==== Excerpted data ====

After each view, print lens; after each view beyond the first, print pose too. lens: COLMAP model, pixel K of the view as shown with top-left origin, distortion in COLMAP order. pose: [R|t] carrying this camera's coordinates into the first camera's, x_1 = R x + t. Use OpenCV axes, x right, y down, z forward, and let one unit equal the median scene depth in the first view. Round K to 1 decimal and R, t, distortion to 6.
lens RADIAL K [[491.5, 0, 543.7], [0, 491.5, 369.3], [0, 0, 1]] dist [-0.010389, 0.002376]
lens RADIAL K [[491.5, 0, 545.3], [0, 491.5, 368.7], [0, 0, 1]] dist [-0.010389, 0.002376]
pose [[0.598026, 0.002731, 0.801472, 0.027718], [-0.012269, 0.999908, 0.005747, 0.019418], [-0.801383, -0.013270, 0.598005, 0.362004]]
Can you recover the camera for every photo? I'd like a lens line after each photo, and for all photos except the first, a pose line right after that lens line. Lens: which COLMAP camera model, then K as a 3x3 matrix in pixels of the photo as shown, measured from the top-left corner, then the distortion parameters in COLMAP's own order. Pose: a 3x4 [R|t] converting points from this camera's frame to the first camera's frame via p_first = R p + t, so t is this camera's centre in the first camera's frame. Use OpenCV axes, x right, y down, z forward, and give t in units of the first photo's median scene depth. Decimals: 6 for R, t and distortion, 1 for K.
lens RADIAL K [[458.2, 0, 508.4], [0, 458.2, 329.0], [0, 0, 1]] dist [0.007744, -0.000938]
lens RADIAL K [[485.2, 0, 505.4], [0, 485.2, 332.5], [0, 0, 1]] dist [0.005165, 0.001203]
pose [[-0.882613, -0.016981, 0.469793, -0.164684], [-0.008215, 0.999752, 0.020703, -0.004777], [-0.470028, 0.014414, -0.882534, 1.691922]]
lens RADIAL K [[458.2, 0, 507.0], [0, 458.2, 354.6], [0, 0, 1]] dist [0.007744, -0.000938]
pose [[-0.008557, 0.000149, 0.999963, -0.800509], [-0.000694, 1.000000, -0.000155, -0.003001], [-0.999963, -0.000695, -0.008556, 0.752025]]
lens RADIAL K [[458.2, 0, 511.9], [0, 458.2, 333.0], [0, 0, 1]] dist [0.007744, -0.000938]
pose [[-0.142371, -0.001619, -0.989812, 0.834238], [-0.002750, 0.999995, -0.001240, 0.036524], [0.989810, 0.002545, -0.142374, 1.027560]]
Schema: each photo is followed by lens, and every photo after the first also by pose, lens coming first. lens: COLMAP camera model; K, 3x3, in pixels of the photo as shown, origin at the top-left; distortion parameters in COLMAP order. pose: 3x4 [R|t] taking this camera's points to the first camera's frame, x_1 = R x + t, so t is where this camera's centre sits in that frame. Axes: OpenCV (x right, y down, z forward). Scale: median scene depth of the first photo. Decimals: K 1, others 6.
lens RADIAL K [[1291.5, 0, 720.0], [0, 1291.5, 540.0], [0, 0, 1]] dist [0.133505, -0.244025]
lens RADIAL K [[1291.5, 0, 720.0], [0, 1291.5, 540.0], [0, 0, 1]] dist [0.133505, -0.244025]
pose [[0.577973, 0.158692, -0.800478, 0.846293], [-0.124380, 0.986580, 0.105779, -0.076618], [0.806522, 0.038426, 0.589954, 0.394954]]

====

• _Required work_
Please rewrite all of the rows above as a numbered list, one line per item, with blank lines left out.

• _Response area_
1. After each view, print lens; after each view beyond the first, print pose too. lens: COLMAP model, pixel K of the view as shown with top-left origin, distortion in COLMAP order. pose: [R|t] carrying this camera's coordinates into the first camera's, x_1 = R x + t. Use OpenCV axes, x right, y down, z forward, and let one unit equal the median scene depth in the first view. Round K to 1 decimal and R, t, distortion to 6.
2. lens RADIAL K [[491.5, 0, 543.7], [0, 491.5, 369.3], [0, 0, 1]] dist [-0.010389, 0.002376]
3. lens RADIAL K [[491.5, 0, 545.3], [0, 491.5, 368.7], [0, 0, 1]] dist [-0.010389, 0.002376]
4. pose [[0.598026, 0.002731, 0.801472, 0.027718], [-0.012269, 0.999908, 0.005747, 0.019418], [-0.801383, -0.013270, 0.598005, 0.362004]]
5. Can you recover the camera for every photo? I'd like a lens line after each photo, and for all photos except the first, a pose line right after that lens line. Lens: which COLMAP camera model, then K as a 3x3 matrix in pixels of the photo as shown, measured from the top-left corner, then the distortion parameters in COLMAP's own order. Pose: a 3x4 [R|t] converting points from this camera's frame to the first camera's frame via p_first = R p + t, so t is this camera's centre in the first camera's frame. Use OpenCV axes, x right, y down, z forward, and give t in units of the first photo's median scene depth. Decimals: 6 for R, t and distortion, 1 for K.
6. lens RADIAL K [[458.2, 0, 508.4], [0, 458.2, 329.0], [0, 0, 1]] dist [0.007744, -0.000938]
7. lens RADIAL K [[485.2, 0, 505.4], [0, 485.2, 332.5], [0, 0, 1]] dist [0.005165, 0.001203]
8. pose [[-0.882613, -0.016981, 0.469793, -0.164684], [-0.008215, 0.999752, 0.020703, -0.004777], [-0.470028, 0.014414, -0.882534, 1.691922]]
9. lens RADIAL K [[458.2, 0, 507.0], [0, 458.2, 354.6], [0, 0, 1]] dist [0.007744, -0.000938]
10. pose [[-0.008557, 0.000149, 0.999963, -0.800509], [-0.000694, 1.000000, -0.000155, -0.003001], [-0.999963, -0.000695, -0.008556, 0.752025]]
11. lens RADIAL K [[458.2, 0, 511.9], [0, 458.2, 333.0], [0, 0, 1]] dist [0.007744, -0.000938]
12. pose [[-0.142371, -0.001619, -0.989812, 0.834238], [-0.002750, 0.999995, -0.001240, 0.036524], [0.989810, 0.002545, -0.142374, 1.027560]]
13. Schema: each photo is followed by lens, and every photo after the first also by pose, lens coming first. lens: COLMAP camera model; K, 3x3, in pixels of the photo as shown, origin at the top-left; distortion parameters in COLMAP order. pose: 3x4 [R|t] taking this camera's points to the first camera's frame, x_1 = R x + t, so t is where this camera's centre sits in that frame. Axes: OpenCV (x right, y down, z forward). Scale: median scene depth of the first photo. Decimals: K 1, others 6.
14. lens RADIAL K [[1291.5, 0, 720.0], [0, 1291.5, 540.0], [0, 0, 1]] dist [0.133505, -0.244025]
15. lens RADIAL K [[1291.5, 0, 720.0], [0, 1291.5, 540.0], [0, 0, 1]] dist [0.133505, -0.244025]
16. pose [[0.577973, 0.158692, -0.800478, 0.846293], [-0.124380, 0.986580, 0.105779, -0.076618], [0.806522, 0.038426, 0.589954, 0.394954]]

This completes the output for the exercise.